A large study, published in JAMA Oncology (The Journal of the American Medical Association) concludes exercise and psychological interventions, not medication, should be the first things recommended to patients with cancer-related fatigue.
Cancer related fatigue
According to the main author of the new study, Karen Mustian, cancer-related fatigue is different from being long-term tired. She says it's a crushing sensation that's not relieved by rest or sleep, and can persist for months or years. It might be the disease or the treatment causing the fatigue but she believes it can lower a person's chances of survival because it reduces the likelihood they'll complete medical treatments.
She says that rather than having extra cups of coffee, taking a nap, or using some type of medication, consider a 15-minute walk instead.
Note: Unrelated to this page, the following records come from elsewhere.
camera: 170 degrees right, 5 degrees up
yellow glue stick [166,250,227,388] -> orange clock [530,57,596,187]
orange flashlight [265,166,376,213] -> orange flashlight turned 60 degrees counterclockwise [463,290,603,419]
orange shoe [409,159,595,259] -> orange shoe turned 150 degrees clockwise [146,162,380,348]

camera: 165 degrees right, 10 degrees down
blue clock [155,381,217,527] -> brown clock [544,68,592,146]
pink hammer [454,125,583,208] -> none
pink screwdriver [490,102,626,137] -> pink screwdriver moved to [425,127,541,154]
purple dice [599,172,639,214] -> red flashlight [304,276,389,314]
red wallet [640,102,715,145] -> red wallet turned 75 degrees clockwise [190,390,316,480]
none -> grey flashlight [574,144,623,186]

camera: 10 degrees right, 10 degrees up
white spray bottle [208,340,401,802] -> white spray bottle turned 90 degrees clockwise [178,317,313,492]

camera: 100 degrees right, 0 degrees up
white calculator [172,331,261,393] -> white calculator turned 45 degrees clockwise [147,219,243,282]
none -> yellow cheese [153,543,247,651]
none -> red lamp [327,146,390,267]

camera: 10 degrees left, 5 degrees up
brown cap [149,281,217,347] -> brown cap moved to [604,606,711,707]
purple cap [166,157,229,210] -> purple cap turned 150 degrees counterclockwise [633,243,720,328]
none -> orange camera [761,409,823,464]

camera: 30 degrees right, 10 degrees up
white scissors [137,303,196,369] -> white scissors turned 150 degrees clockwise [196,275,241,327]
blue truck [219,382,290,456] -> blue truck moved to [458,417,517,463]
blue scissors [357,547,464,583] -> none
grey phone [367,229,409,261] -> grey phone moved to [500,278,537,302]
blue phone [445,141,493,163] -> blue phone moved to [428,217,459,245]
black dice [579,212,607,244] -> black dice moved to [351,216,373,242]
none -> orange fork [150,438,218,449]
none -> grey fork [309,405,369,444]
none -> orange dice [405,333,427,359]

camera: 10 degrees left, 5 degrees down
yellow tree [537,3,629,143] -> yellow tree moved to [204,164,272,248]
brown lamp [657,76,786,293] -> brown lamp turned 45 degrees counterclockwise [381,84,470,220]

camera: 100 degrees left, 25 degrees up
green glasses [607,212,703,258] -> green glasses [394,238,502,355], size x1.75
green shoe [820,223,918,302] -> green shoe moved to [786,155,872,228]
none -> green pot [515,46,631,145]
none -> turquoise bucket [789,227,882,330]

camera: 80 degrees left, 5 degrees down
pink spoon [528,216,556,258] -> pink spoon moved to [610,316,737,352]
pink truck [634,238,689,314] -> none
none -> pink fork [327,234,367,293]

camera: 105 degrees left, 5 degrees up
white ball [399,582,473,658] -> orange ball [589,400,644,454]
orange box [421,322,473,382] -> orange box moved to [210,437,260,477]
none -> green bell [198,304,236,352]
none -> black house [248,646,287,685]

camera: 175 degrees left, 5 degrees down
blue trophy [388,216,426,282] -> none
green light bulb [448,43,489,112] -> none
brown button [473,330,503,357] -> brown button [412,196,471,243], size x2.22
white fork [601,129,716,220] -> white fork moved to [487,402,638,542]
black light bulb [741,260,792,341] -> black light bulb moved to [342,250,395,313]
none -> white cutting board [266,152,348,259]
Cancer Research UK already says that light to moderate exercise every day helps people with cancer to feel better and can give them more energy. It acknowledges that there is now a great deal of research which shows that exercise can help reduce cancer related fatigue.
This latest study adds to that pool of knowledge.
The scientists at the University of Rochester (New York) Medical Center analysed 113 unique studies which tested various treatments for cancer-related fatigue. All 11,525 participants (78% female) had cancer-related fatigue. Fifty-three of the studies (46.9%) were on women with breast cancer, and the remaining studies were performed among patients with other cancer types. Fifty-four studies included only women and 10 studies included only men. The average age of participantswas 54.
Scientists concluded that exercise or psychological interventions, such as therapy designed to adapt the way a person thinks about his or her circumstances, reduced cancer-related fatigue the most.
Studies that combined exercise and psychological therapy had mixed results.
The data also showed that medications used for treating cancer-related fatigue, like the psychostimulants ritalin and modafinil were not as effective as exercise with or without psychological therapy.
The researchers say people being treated for cancer already take a lot of medications - which already have risks and side effects - so avoiding more medication may benefit patients.
Don't overdo it
Cancer Research UK says doing a bit of exercise every day will make you feel less tired and your appetite is likely to improve as well. It says overall exercise may help patients cope better and be happier in themselves. However, it cautions that you mustn't overdo it, if you are really aching the next day then you are doing too much.
Get advice from your doctor before starting any strenuous exercise programme.